The moral of the story is, true wealth is not in the amount of money you have, but family and friends and the people who love you.  That is true wealth.  James ends up becoming richer than Rock but he never is happy.  Rock has a big family with grandchildren even by the end and plenty of friends so he wins!  Also, the issue of racism toward Mexican-Americans is throughout the movie.  Elizabeth is really nice to the Mexican servants when she moves in and everyone is like “what do you think you’re doing? you’re not supposed to be nice to them.  Stop it.”  But, she won’t, she even makes the white doctor go around to the Mexican living places to help their sick.  Then, later, Dennis Hopper, Rock and Elizabeth’s son marries a Mexican girl.  When she isn’t allowed to go to a beauty parlor, Dennis blows up on James who owns the parlor, but James knocks him out, so Rock goes and assaults James.  Later, Rock goes out with his Mexican daughter-in-law and wife and daughter and Mexican grandson to a diner and they don’t want to serve them, and he gets into a huge fistfight with a really big chef guy who owns the place.
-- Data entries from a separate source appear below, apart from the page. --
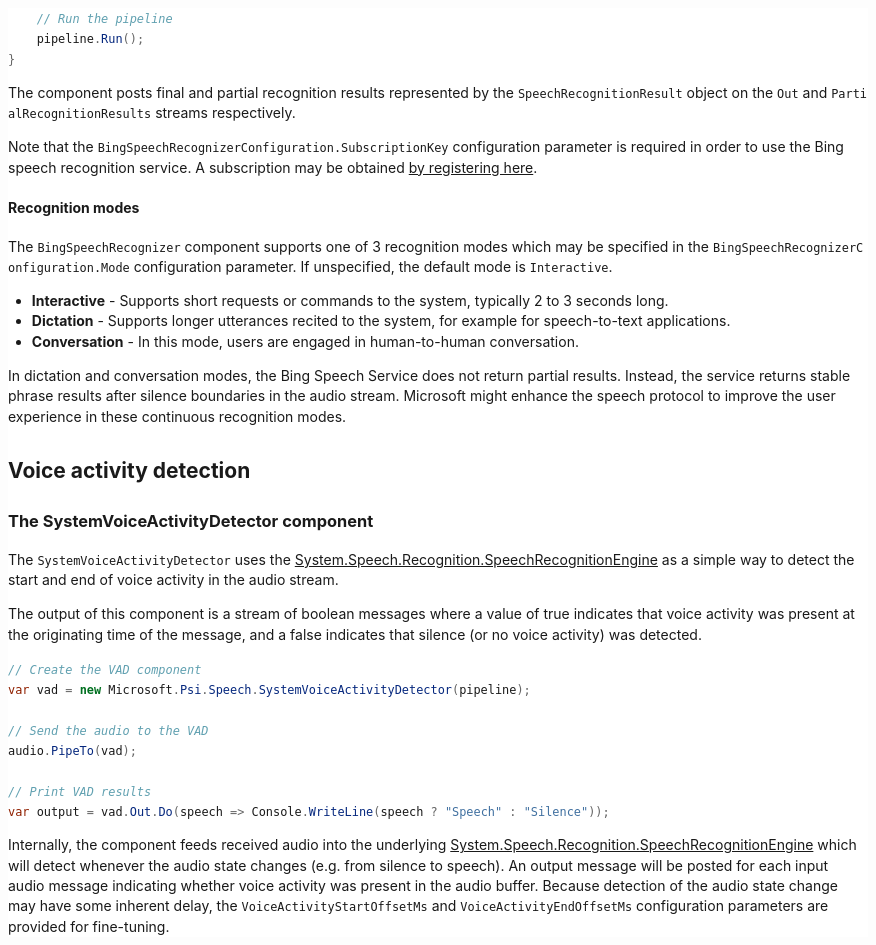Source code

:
 ```csharp
    // Run the pipeline
    pipeline.Run();
}
```

The component posts final and partial recognition results represented by the `SpeechRecognitionResult` object on the `Out` and `PartialRecognitionResults` streams respectively.

Note that the `BingSpeechRecognizerConfiguration.SubscriptionKey` configuration parameter is required in order to use the Bing speech recognition service. A subscription may be obtained [by registering here](https://www.microsoft.com/cognitive-services/en-us/speech-api).

#### Recognition modes

The `BingSpeechRecognizer` component supports one of 3 recognition modes which may be specified in the `BingSpeechRecognizerConfiguration.Mode` configuration parameter. If unspecified, the default mode is `Interactive`.

- **Interactive** - Supports short requests or commands to the system, typically 2 to 3 seconds long.
- **Dictation** - Supports longer utterances recited to the system, for example for speech-to-text applications.
- **Conversation** - In this mode, users are engaged in human-to-human conversation.

In dictation and conversation modes, the Bing Speech Service does not return partial results. Instead, the service returns stable phrase results after silence boundaries in the audio stream. Microsoft might enhance the speech protocol to improve the user experience in these continuous recognition modes.

## Voice activity detection

<a name="SystemVoiceActivityDetector"/>

### The SystemVoiceActivityDetector component

The `SystemVoiceActivityDetector` uses the [System.Speech.Recognition.SpeechRecognitionEngine](https://msdn.microsoft.com/en-us/library/system.speech.recognition.speechrecognitionengine.aspx) as a simple way to detect the start and end of voice activity in the audio stream.

The output of this component is a stream of boolean messages where a value of true indicates that voice activity was present at the originating time of the message, and a false indicates that silence (or no voice activity) was detected.

```csharp
// Create the VAD component
var vad = new Microsoft.Psi.Speech.SystemVoiceActivityDetector(pipeline);

// Send the audio to the VAD
audio.PipeTo(vad);

// Print VAD results
var output = vad.Out.Do(speech => Console.WriteLine(speech ? "Speech" : "Silence"));
```

Internally, the component feeds received audio into the underlying [System.Speech.Recognition.SpeechRecognitionEngine](https://msdn.microsoft.com/en-us/library/system.speech.recognition.speechrecognitionengine.aspx) which will detect whenever the audio state changes (e.g. from silence to speech). An output message will be posted for each input audio message indicating whether voice activity was present in the audio buffer. Because detection of the audio state change may have some inherent delay, the `VoiceActivityStartOffsetMs` and `VoiceActivityEndOffsetMs` configuration parameters are provided for fine-tuning.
So, the end.  Don’t be greedy, don’t be jealous, focus on loving your family and being good to your friends, treat everyone like people regardless of their race, and, oh yeah, women are people too, even Mexican women or any race of women.  Also, Rock’s son (Dennis Hopper) wants to be a doctor instead of running the ranch, which totally depresses Rock because his long line of tradition is going to end and he feels like a failure.  But, hey, another moral, even though life may not turn out the way you wanted it to, you can still be a success; so, don’t be blind to what you do have because you’re so caught up in what you don’t have or what didn’t happen.  If life doesn’t turn out the way you planned it doesn’t automatically mean you’re a failure.  You could have succeeded in other, possibly even greater ways.  Amen.

2 thoughts on “Giant

  1. lissous says:

    that’s great elizabeth doesn’t fall for james. so even if james does all the good with the hospitals and stuff it still doesn’t make him a good person. interesting. seems like reading your review was better than the movie. well done sir. i wanna give you a nice treat.

  2. It’s good Elizabeth’s daughter doesn’t fall for him either, it seems like she is going to at first. Oo I love treats, I’d like to give you one too.